Fresh cooking normally relies on good ingredients, bought from the market or harvested from the garden, or delivered in a weekly organic bin. It is, however, entirely possible to produce a vibrant and fresh meal entirely from the pantry, cellar and freezer if you have good quality supplies around. Elizabeth David writes with zeal about avoiding highly processed tins, and packets of soups and stews, in favour of laying in a pantry of stock items with an emphasis on good tinned tomatoes, anchovies, beans and lentils, garlic, high quality dried pasta, a selection of rice, an ample spice drawer, and a few good bottles of wine.
In the depths of winter we rely more often on our pantry and freezer than any other time of the year. This is the time of the year to take advantage of the preserved tomatoes and sauerkraut, and an opportunity to use frozen vegetables which, when deployed properly, can be excellent. Of course frozen vegetables can be horrible if they are dumped out of the bag into boiling water. We like to roast frozen broccoli with matchsticks of ginger and olive oil. Frozen peas are endlessly useful. Frozen spinach can be excellent, and the omelette below is one of the best uses I have found for it.

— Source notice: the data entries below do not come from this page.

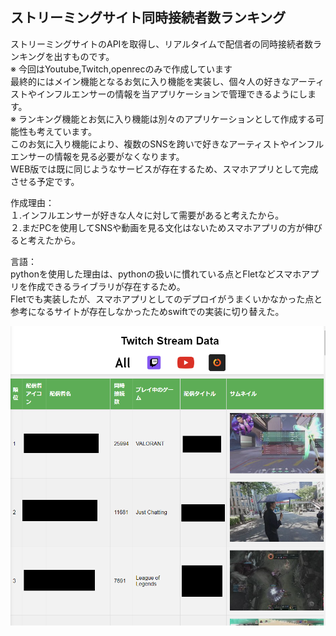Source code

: ## ストリーミングサイト同時接続者数ランキング  
ストリーミングサイトのAPIを取得し、リアルタイムで配信者の同時接続者数ランキングを出すものです。  
※ 今回はYoutube,Twitch,openrecのみで作成しています  
最終的にはメイン機能となるお気に入り機能を実装し、個々人の好きなアーティストやインフルエンサーの情報を当アプリケーションで管理できるようにします。  
※ ランキング機能とお気に入り機能は別々のアプリケーションとして作成する可能性も考えています。  
このお気に入り機能により、複数のSNSを跨いで好きなアーティストやインフルエンサーの情報を見る必要がなくなります。  
WEB版では既に同じようなサービスが存在するため、スマホアプリとして完成させる予定です。  

作成理由：  
１.インフルエンサーが好きな人々に対して需要があると考えたから。  
２.まだPCを使用してSNSや動画を見る文化はないためスマホアプリの方が伸びると考えたから。

言語：  
pythonを使用した理由は、pythonの扱いに慣れている点とFletなどスマホアプリを作成できるライブラリが存在するため。  
Fletでも実装したが、スマホアプリとしてのデプロイがうまくいかなかった点と参考になるサイトが存在しなかったためswiftでの実装に切り替えた。

![](./sample.png)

Spinach and Breadcrumb Omelette with a Tomato Sauce
This is adapted from Tartine Bread and it is quite a loose adaptation. The original version uses wild nettle in place of spinach. In high summer, I would use whatever fresh greens are around (and I am intrigued about using the nettles rather than just whipper snipping them down around the edges of our summer house at the farm), but in February frozen spinach works very well. Frozen spinach is deeply green and has a mineral depth and full flavour that suits this dish well. It is also a way to get a whole block of frozen spinach into two portions, which makes this, in addition to the tomato sauce and eggs, a very nutritious meal. The spinach should be fully defrosted and ruthlessly squeezed out. One reason frozen spinach has such a bad reputation is because it gets waterlogged and soggy. If it is properly squeezed it retains a good texture in this dish.
Make the tomato sauce first and do the omelettes just before you are ready to sit down.
For the tomato sauce:
- 1 jar or tin of tomatoes
- 1 onion
- 1/2-1 tbsp sugar
- a clove of garlic
- a bay leaf
- red wine vinegar
- olive oil
- Finely chop the onion and sautée gently in a good amount of olive oil. Crush and finely chop the garlic and add it
- Pour over the jar or tin of tomatoes, add the bay leaf and season. Add the sugar adjusting the amount to the tartness of the tomatoes
- Let simmer 20-30 minutes
- Finish with a dash of red wine vinegar
For two omelette’s:
- 1 packet of frozen spinach (or 1 cup of sautéed greens of your choice – spinach, kale, arugula, swiss chard, etc.)
- 4 good quality farm eggs (my niece’s by preference)
- 1/2 cup roughly torn bread
- Grey salt and fresh ground pepper
- Drain and squeeze a packet of frozen spinach or sautée green of choice
- Into two separate dishes crack the eggs-2 into each dish. Season with salt and pepper
- Sprinkle in the spinach dividing half into each dish
- Divide the roughly torn bread into each dish
- Fold the ingredients together. It will seem lumpy and not entirely like any other omelette you have ever made.
- Heat an omelette pan with olive oil. Spread the first omelette in the heated pan as thinly as possible. Let the underside cook and leave until the top is just set. Flip one third of the omelette to the centre of the pan, then the other side, and tip onto a deep dish or shallow bowl that has a pool of hot tomato sauce on the bottom. Proceed with the next omelette and eat immediately. Sprinkle with a grating of parmesan cheese.
A cheap nutritious supper that makes for very good eating. I should mention that a glass of red wine helps things along enormously.